A restrição da ingestão de líquidos e alimentos durante o trabalho de parto é prática comum em muitas maternidades, com exceção de algumas, que permitem às mulheres ingerir apenas alguns goles de água ou pedras de gelo. A restrição de ingestão oral pode ser desagradável para algumas mulheres e pode influenciar negativamente a sua experiência de trabalho de parto.

Objetivos: 

Avaliar os benefícios e malefícios da restrição da ingestão de líquidos ou alimentos durante o trabalho de parto.

Métodos de busca: 

Pesquisamos as seguintes bases de dados: Cochrane Pregnancy and Childbirth Group's Trials Register (30 de junho de 2013) e a listas de referências dos estudos selecionados.

Critério de seleção: 

Ensaios clínicos randomizados (ECRs) e quasi-randomizados que compararam a restrição de líquidos e alimentos versus liberdade para comer e beber em mulheres em trabalho de parto.

Coleta dos dados e análises: 

Dois revisores avaliaram independentemente os estudos para inclusão, avaliaram o risco de viés e realizaram extração dos dados.

Principais resultados: 

Identificamos19 estudos, sendo que cinco deles, envolvendo 3.130 mulheres, foram incluídos na revisão.

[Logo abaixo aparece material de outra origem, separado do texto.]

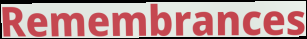
Remembrances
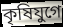
কৃষিযুগে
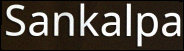
Sankalpa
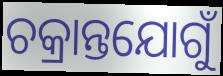
ଚକ୍ରାନ୍ତଯୋଗୁଁ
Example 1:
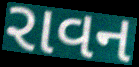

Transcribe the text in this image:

રાવન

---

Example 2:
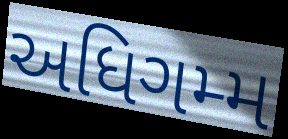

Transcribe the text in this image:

અધિગમ્મ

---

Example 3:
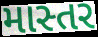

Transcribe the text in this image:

માસ્તર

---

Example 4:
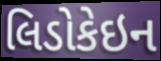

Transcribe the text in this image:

લિડોકેઇન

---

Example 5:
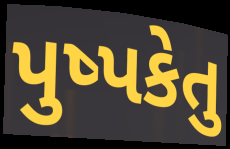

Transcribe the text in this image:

પુષ્પકેતુ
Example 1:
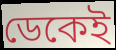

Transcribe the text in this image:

ডেকেই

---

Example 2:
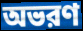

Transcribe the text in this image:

অভরণ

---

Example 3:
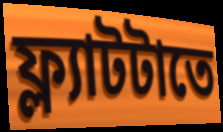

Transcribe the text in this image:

ফ্ল্যাটটাতে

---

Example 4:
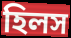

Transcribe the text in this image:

হিলস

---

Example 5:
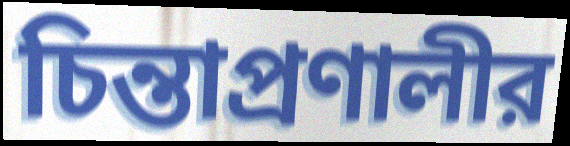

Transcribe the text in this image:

চিন্তাপ্রণালীর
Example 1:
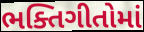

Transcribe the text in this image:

ભક્તિગીતોમાં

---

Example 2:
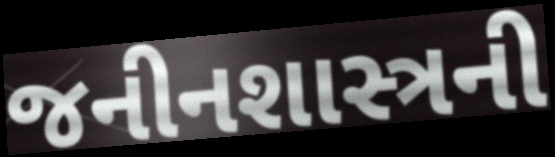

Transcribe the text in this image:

જનીનશાસ્ત્રની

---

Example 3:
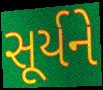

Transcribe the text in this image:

સૂર્યને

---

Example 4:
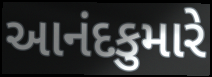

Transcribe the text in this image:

આનંદકુમારે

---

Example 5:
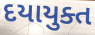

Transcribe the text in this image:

દયાયુક્ત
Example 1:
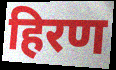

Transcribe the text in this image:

हिरण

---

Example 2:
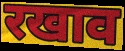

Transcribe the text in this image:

रखाव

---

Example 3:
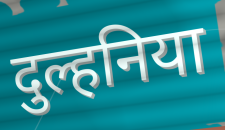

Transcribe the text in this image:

दुल्हनिया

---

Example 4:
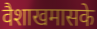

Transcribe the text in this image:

वैशाखमासके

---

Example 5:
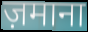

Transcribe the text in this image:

ज़माना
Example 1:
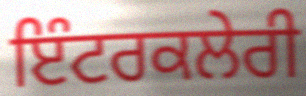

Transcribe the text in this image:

ਇੰਟਰਕਲੇਰੀ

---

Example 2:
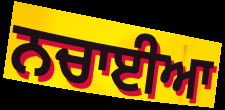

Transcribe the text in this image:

ਨਚਾਈਆ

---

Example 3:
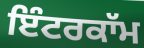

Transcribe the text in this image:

ਇੰਟਰਕਾੱਮ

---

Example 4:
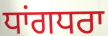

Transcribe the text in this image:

ਧਾਂਗਧਰਾ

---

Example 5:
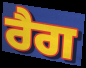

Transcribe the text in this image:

ਰੈਗ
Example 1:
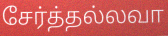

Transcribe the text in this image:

சேர்த்தல்லவா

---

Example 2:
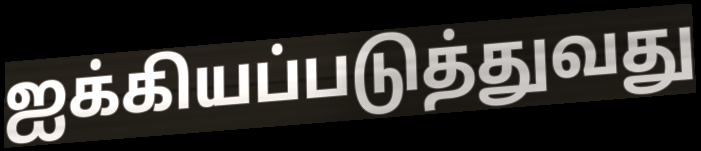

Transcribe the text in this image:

ஐக்கியப்படுத்துவது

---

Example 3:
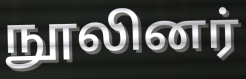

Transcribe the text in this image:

நூலினர்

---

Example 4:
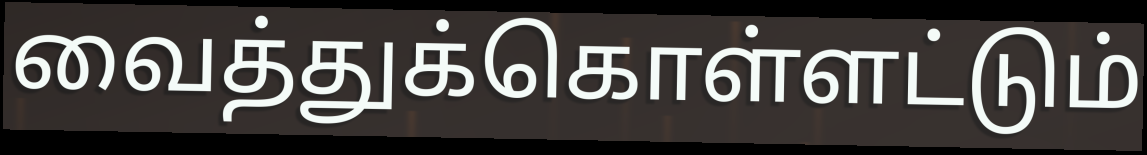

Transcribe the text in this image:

வைத்துக்கொள்ளட்டும்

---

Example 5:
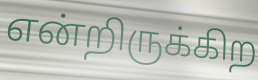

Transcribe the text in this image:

என்றிருக்கிற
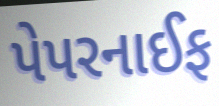
પેપરનાઈફ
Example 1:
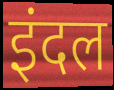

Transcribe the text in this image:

इंदल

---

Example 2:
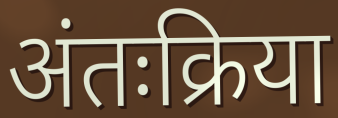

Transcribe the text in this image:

अंतःक्रिया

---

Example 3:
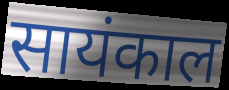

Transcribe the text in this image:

सायंकाल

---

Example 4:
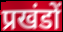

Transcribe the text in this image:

प्रखंडों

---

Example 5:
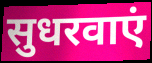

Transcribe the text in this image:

सुधरवाएं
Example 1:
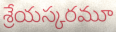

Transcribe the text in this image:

శ్రేయస్కరమూ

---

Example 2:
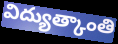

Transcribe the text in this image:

విద్యుత్కాంతి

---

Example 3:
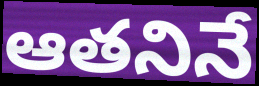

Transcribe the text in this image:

ఆతనినే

Dos restantes, oito estudos foram excluídos, um aguarda classificação e cinco estão em andamento. Todos os estudos incluídos envolviam mulheres em trabalho de parto ativo e com pequena probabilidade de receber anestesia geral. Um estudo comparou restrição completa versus dar à mulher a liberdade de comer e beber à vontade; dois estudos analisaram dar somente água versus dar líquidos e alimentos específicos e dois estudos analisaram dar somente água versus dar bebidas contendo carboidratos.

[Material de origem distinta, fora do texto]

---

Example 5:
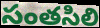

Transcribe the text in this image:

సంతసిలి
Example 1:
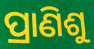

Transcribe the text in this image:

ପ୍ରାଣିଶୁ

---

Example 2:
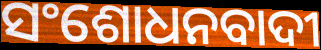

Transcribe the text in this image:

ସଂଶୋଧନବାଦୀ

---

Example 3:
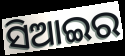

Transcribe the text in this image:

ସିଆଇର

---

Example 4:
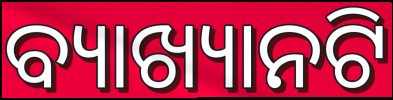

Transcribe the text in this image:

ବ୍ୟାଖ୍ୟାନଟି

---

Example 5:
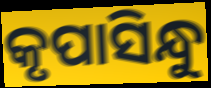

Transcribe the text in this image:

କୃପାସିନ୍ଧୁ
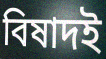
বিষাদই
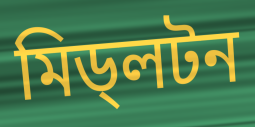
মিড্লটন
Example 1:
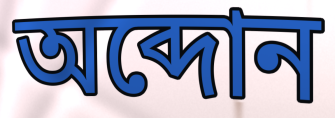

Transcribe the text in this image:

অব্দোন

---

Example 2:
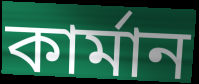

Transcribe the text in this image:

কার্মান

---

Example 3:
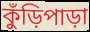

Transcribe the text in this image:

কুঁড়িপাড়া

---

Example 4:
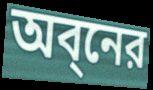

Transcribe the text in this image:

অব্নের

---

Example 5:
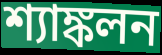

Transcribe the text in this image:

শ্যাঙ্কলন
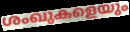
ശംഖുകളെയും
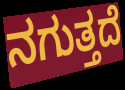
ನಗುತ್ತದೆ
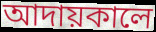
আদায়কালে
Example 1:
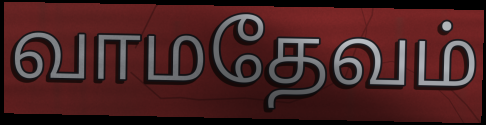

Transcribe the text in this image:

வாமதேவம்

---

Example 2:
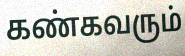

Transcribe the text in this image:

கண்கவரும்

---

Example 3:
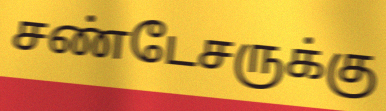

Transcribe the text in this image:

சண்டேசருக்கு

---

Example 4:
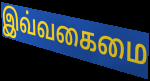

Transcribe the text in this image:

இவ்வகைமை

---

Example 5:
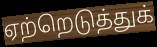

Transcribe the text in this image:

ஏற்றெடுத்துக்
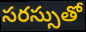
సరస్సుతో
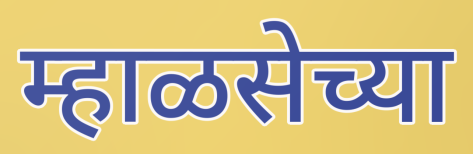
म्हाळसेच्या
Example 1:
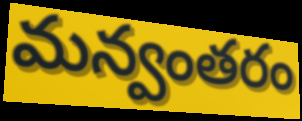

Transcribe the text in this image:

మన్వంతరం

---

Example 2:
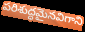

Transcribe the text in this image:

పరిశుద్ధమైనవిగాని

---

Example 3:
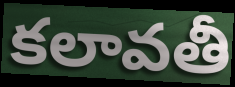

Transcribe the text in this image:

కలావతీ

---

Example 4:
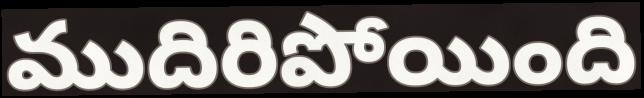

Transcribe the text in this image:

ముదిరిపోయింది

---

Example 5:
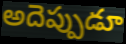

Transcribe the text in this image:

అదెప్పుడూ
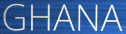
GHANA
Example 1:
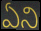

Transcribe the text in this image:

ఏని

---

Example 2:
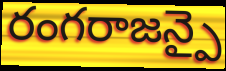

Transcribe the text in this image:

రంగరాజన్పై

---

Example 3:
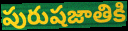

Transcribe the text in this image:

పురుషజాతికి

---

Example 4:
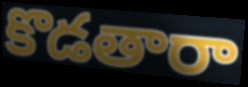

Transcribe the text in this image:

కొడతారా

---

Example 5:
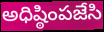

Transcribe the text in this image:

అధిష్ఠింపజేసి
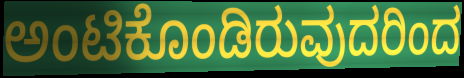
ಅಂಟಿಕೊಂಡಿರುವುದರಿಂದ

A metánalise da comparação entre qualquer restrição de fluidos e alimentos versus dar alguma nutrição para mulheres em trabalho de parto foi influenciada principalmente por um estudo realizado em ambiente altamente medicalizado. Não houve diferença estatisticamente significativa em relação aos seguintes desfechos: cesariana (risco relativo médio, RR, 0,89, intervalo de confiança de 95%, 95% CI, 0,63 a 1,25, cinco estudos, 3.103 mulheres), parto vaginal operatório (RR médio 0,98, 95% CI 0,88 a 1,10, cinco estudos, 3103 mulheres) e Apgar menor que 7 no quinto minuto (RR médio 1,43; 95% CI 0,77 a 2,68, quatro estudos, 2.902 bebês). Também não foram encontradas diferenças em qualquer um dos outros desfechos avaliados. A opinião das mulheres não foi avaliada. Os dados foram insuficientes para avaliar a incidência da síndrome de Mendelson, um desfecho extremamente raro. Os resultados das outras comparações foram similares, exceto por um estudo, que mostrou aumento significativo de cesáreas no grupo das mulheres que tomaram bebidas com carboidratos durante o trabalho de parto comparadas com as que tomaram apenas água, mas esses resultados precisam ser interpretados com cautela, devido ao pequeno tamanho amostral.